Work required |
What you return should match the listing exactly, minus its images.
**** Record set
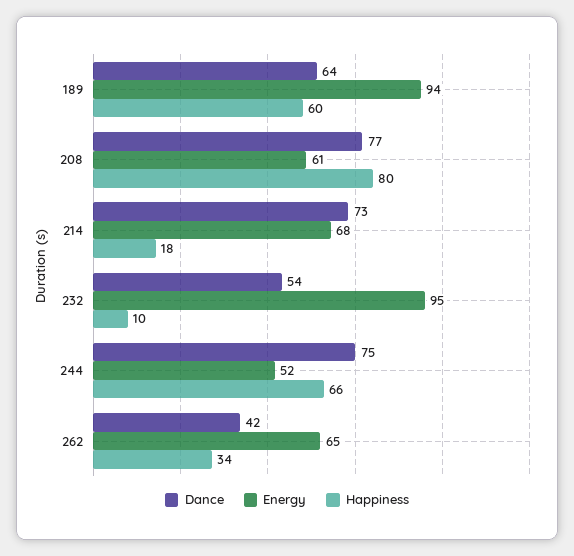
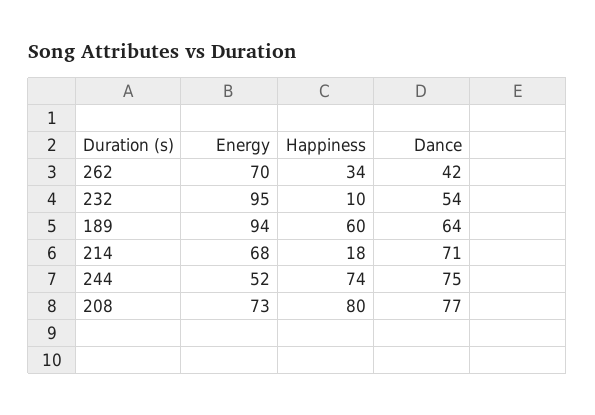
  {
    "Dance": {
      "189": 64,
      "208": 77,
-     "214": 73,
+     "214": 71,
      "232": 54,
      "244": 75,
      "262": 42
    },
    "Energy": {
      "189": 94,
-     "208": 61,
+     "208": 73,
      "214": 68,
      "232": 95,
      "244": 52,
-     "262": 65
+     "262": 70
    },
    "Happiness": {
      "189": 60,
      "208": 80,
      "214": 18,
      "232": 10,
-     "244": 66,
+     "244": 74,
      "262": 34
    }
  }

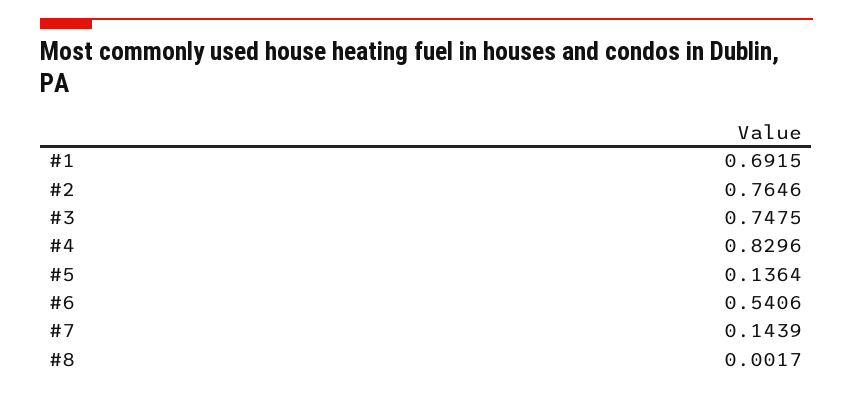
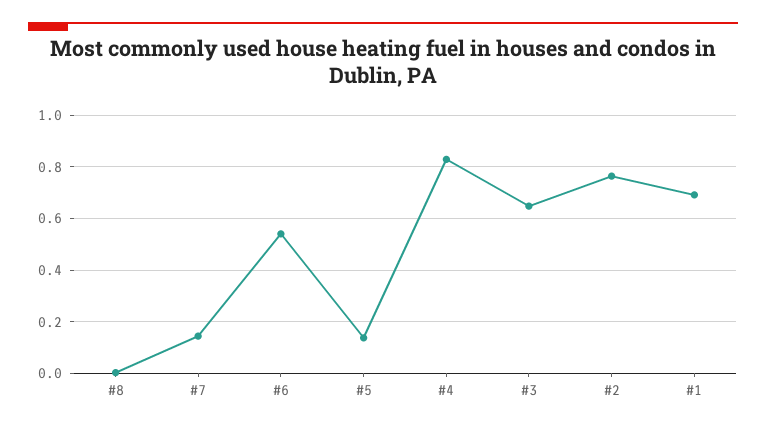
  {
    "#1": 0.6915,
    "#2": 0.7646,
-   "#3": 0.7475,
+   "#3": 0.65,
    "#4": 0.8296,
    "#5": 0.1364,
    "#6": 0.5406,
    "#7": 0.1439,
    "#8": 0.0017
  }

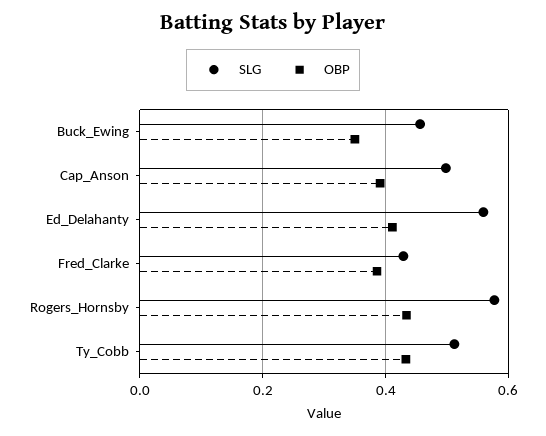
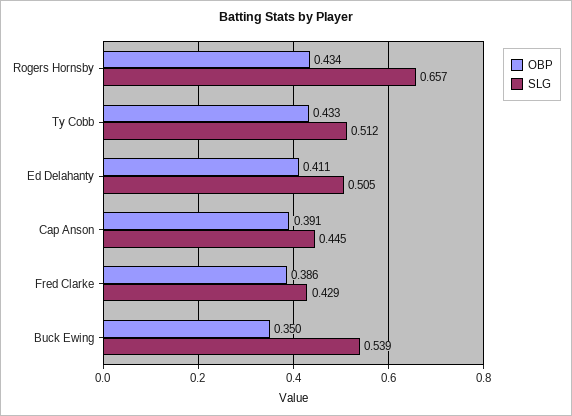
  {
    "SLG": {
-     "Buck_Ewing": 0.46,
+     "Buck_Ewing": 0.539,
-     "Cap_Anson": 0.5,
+     "Cap_Anson": 0.445,
-     "Ed_Delahanty": 0.56,
+     "Ed_Delahanty": 0.505,
      "Fred_Clarke": 0.429,
-     "Rogers_Hornsby": 0.58,
+     "Rogers_Hornsby": 0.657,
      "Ty_Cobb": 0.512
    },
    "OBP": {
      "Buck_Ewing": 0.35,
      "Cap_Anson": 0.391,
      "Ed_Delahanty": 0.411,
      "Fred_Clarke": 0.386,
      "Rogers_Hornsby": 0.434,
      "Ty_Cobb": 0.433
    }
  }

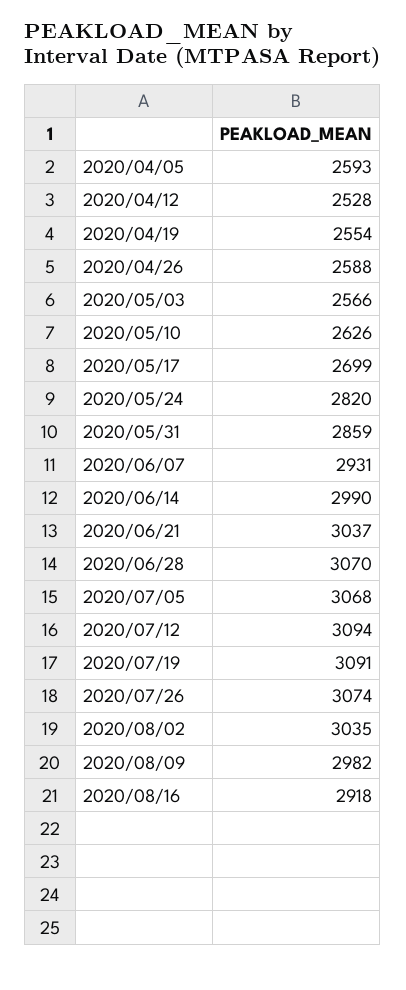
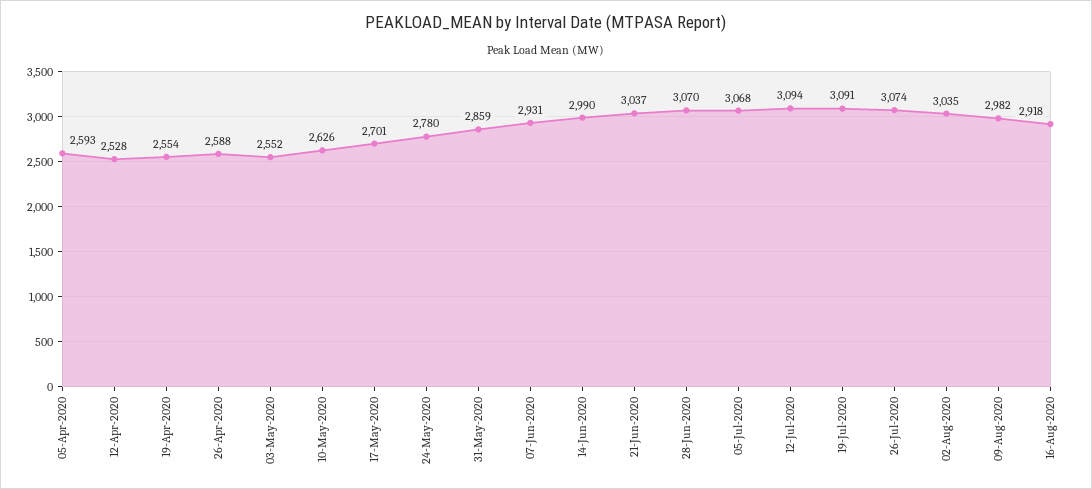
  {
    "2020/04/05": 2593,
    "2020/04/12": 2528,
    "2020/04/19": 2554,
    "2020/04/26": 2588,
-   "2020/05/03": 2566,
+   "2020/05/03": 2552,
    "2020/05/10": 2626,
-   "2020/05/17": 2699,
+   "2020/05/17": 2701,
-   "2020/05/24": 2820,
+   "2020/05/24": 2780,
    "2020/05/31": 2859,
    "2020/06/07": 2931,
    "2020/06/14": 2990,
    "2020/06/21": 3037,
    "2020/06/28": 3070,
    "2020/07/05": 3068,
    "2020/07/12": 3094,
    "2020/07/19": 3091,
    "2020/07/26": 3074,
    "2020/08/02": 3035,
    "2020/08/09": 2982,
    "2020/08/16": 2918
  }

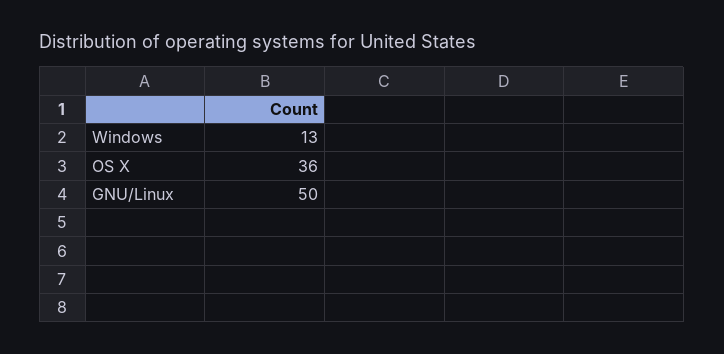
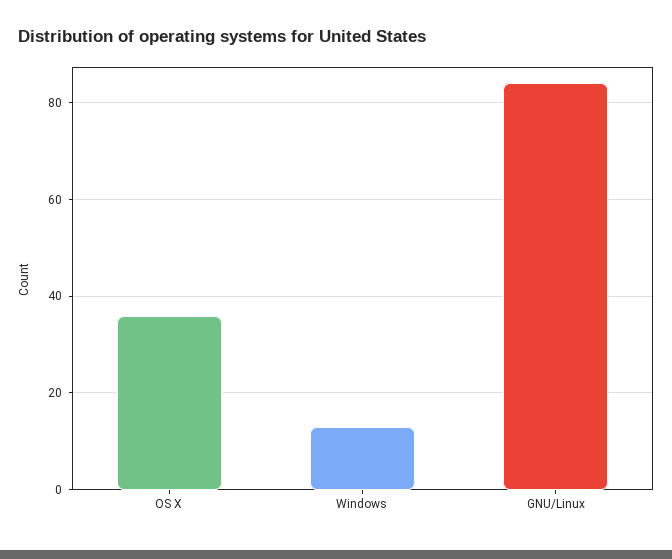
  {
    "Windows": 13,
    "OS X": 36,
-   "GNU/Linux": 50
+   "GNU/Linux": 85
  }

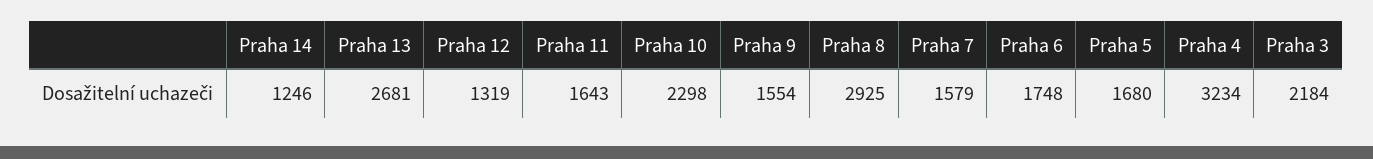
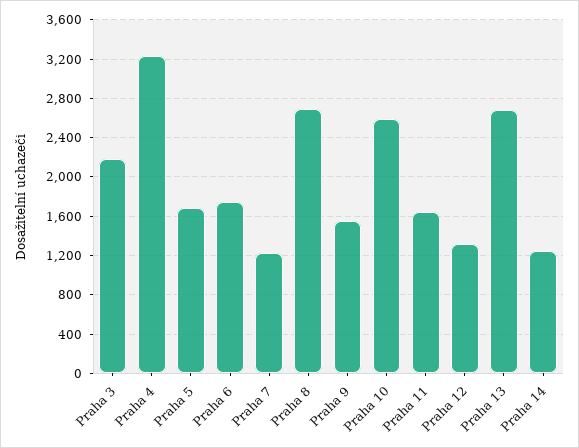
  {
    "Praha 14": 1246,
    "Praha 13": 2681,
    "Praha 12": 1319,
    "Praha 11": 1643,
-   "Praha 10": 2298,
+   "Praha 10": 2600,
    "Praha 9": 1554,
-   "Praha 8": 2925,
+   "Praha 8": 2700,
-   "Praha 7": 1579,
+   "Praha 7": 1200,
    "Praha 6": 1748,
    "Praha 5": 1680,
    "Praha 4": 3234,
    "Praha 3": 2184
  }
********
Solution to this task |
  {
    "Dance": {
      "189": 64,
      "208": 77,
-     "214": 73,
+     "214": 71,
      "232": 54,
      "244": 75,
      "262": 42
    },
    "Energy": {
      "189": 94,
-     "208": 61,
+     "208": 73,
      "214": 68,
      "232": 95,
      "244": 52,
-     "262": 65
+     "262": 70
    },
    "Happiness": {
      "189": 60,
      "208": 80,
      "214": 18,
      "232": 10,
-     "244": 66,
+     "244": 74,
      "262": 34
    }
  }

  {
    "#1": 0.6915,
    "#2": 0.7646,
-   "#3": 0.7475,
+   "#3": 0.65,
    "#4": 0.8296,
    "#5": 0.1364,
    "#6": 0.5406,
    "#7": 0.1439,
    "#8": 0.0017
  }

  {
    "SLG": {
-     "Buck_Ewing": 0.46,
+     "Buck_Ewing": 0.539,
-     "Cap_Anson": 0.5,
+     "Cap_Anson": 0.445,
-     "Ed_Delahanty": 0.56,
+     "Ed_Delahanty": 0.505,
      "Fred_Clarke": 0.429,
-     "Rogers_Hornsby": 0.58,
+     "Rogers_Hornsby": 0.657,
      "Ty_Cobb": 0.512
    },
    "OBP": {
      "Buck_Ewing": 0.35,
      "Cap_Anson": 0.391,
      "Ed_Delahanty": 0.411,
      "Fred_Clarke": 0.386,
      "Rogers_Hornsby": 0.434,
      "Ty_Cobb": 0.433
    }
  }

  {
    "2020/04/05": 2593,
    "2020/04/12": 2528,
    "2020/04/19": 2554,
    "2020/04/26": 2588,
-   "2020/05/03": 2566,
+   "2020/05/03": 2552,
    "2020/05/10": 2626,
-   "2020/05/17": 2699,
+   "2020/05/17": 2701,
-   "2020/05/24": 2820,
+   "2020/05/24": 2780,
    "2020/05/31": 2859,
    "2020/06/07": 2931,
    "2020/06/14": 2990,
    "2020/06/21": 3037,
    "2020/06/28": 3070,
    "2020/07/05": 3068,
    "2020/07/12": 3094,
    "2020/07/19": 3091,
    "2020/07/26": 3074,
    "2020/08/02": 3035,
    "2020/08/09": 2982,
    "2020/08/16": 2918
  }

  {
    "Windows": 13,
    "OS X": 36,
-   "GNU/Linux": 50
+   "GNU/Linux": 85
  }

  {
    "Praha 14": 1246,
    "Praha 13": 2681,
    "Praha 12": 1319,
    "Praha 11": 1643,
-   "Praha 10": 2298,
+   "Praha 10": 2600,
    "Praha 9": 1554,
-   "Praha 8": 2925,
+   "Praha 8": 2700,
-   "Praha 7": 1579,
+   "Praha 7": 1200,
    "Praha 6": 1748,
    "Praha 5": 1680,
    "Praha 4": 3234,
    "Praha 3": 2184
  }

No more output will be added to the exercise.